Comparing Mortgage Loan Prequalification and Preapproval

Mortgage loan prequalification and loan preapproval both sound great, and both can be good. But one is far closer to a guarantee from a lender. If you are applying for a mortgage loan, it’s important to understand the differences between the two.

Prequalified Is Not Approved

Being prequalified for a loan means a lender has made a best estimate of your borrowing power. When you have mortgage loan prequalification, a lender knows what you earn and what your expenses are. From there, an estimate is made of the amount of loan you could qualify for subject to many other factors.

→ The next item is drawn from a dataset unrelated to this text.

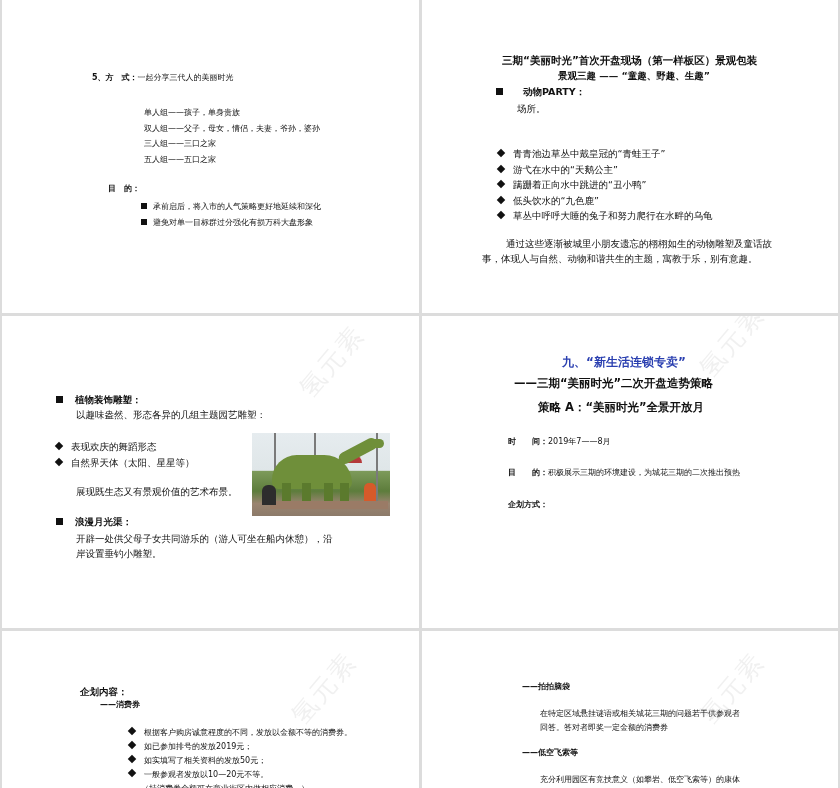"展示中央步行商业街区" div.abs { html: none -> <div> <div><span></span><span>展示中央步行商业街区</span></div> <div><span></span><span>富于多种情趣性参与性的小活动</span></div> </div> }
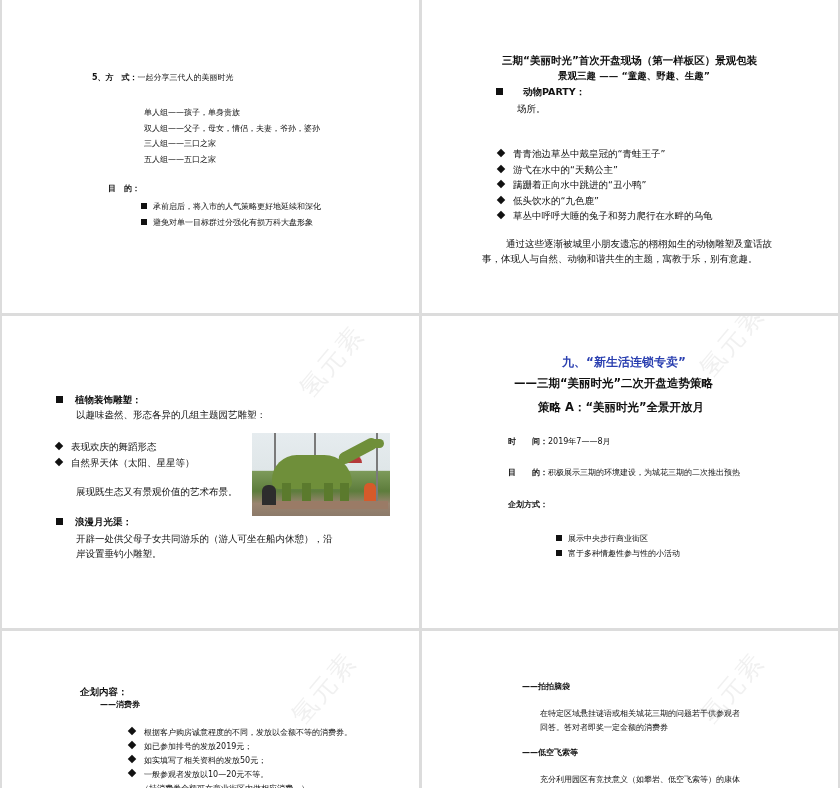"——低空飞索等" div.abs { text: 低空飞索等 -> 青蛙王子 }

In essence, it means it’s not a waste of your or the lender’s time for you to find a home in the estimated price range and come in to apply for a loan. You are likely to get approved providing that nothing has changed for the worse in your financial circumstances.

Getting Prequalified

Mortgage loan prequalification can be done in person or over the phone. The lender will need to know your income and all your expenses, in particular your debt. The amount of money you can borrow typically is based on a debt-to-income ratio. Most lenders would like to see a 36 percent debt-to-income ratio with a mortgage being 28 percent.

The lender might do a credit check on you, but it’s also common for there to be no credit check made. You should tell the lender if there is anything problematic in your credit history. 

While mortgage loan prequalification falls far short of being approved for a loan, it is a good step to take at the beginning of the home-buying process. Being prequalified can help you narrow your home search to affordable options for you.

Preapproval Is Approved But Not Guaranteed

Unlike prequalification, which is an estimate of what you can likely borrow, preapproval is a commitment in writing from a lender to you. The lender will do a complete analysis of your income, expenses and debt. This will include a credit check.

This means you will get a mortgage commitment letter if the following are met:

  • A home is found within the preapproved loan amount.
  • Nothing changes in your financial circumstances that would affect your ability to pay the approved loan.
  • Nothing arises that could derail any mortgage such as a failed home inspection.

Getting Preapproved

Preapproval can, but does not have to, follow prequalification. It is an in-person meeting with your mortgage loan officer. You will need to provide:

  • Your previous two years income tax returns
  • Your bank statements for the past year
  • Any W-2 forms you have received
  • Any additional information, such as private loans, that could affect your credit standing.

The lender will do a credit check. You must fill out a mortgage application, and you can expect to pay a filing fee.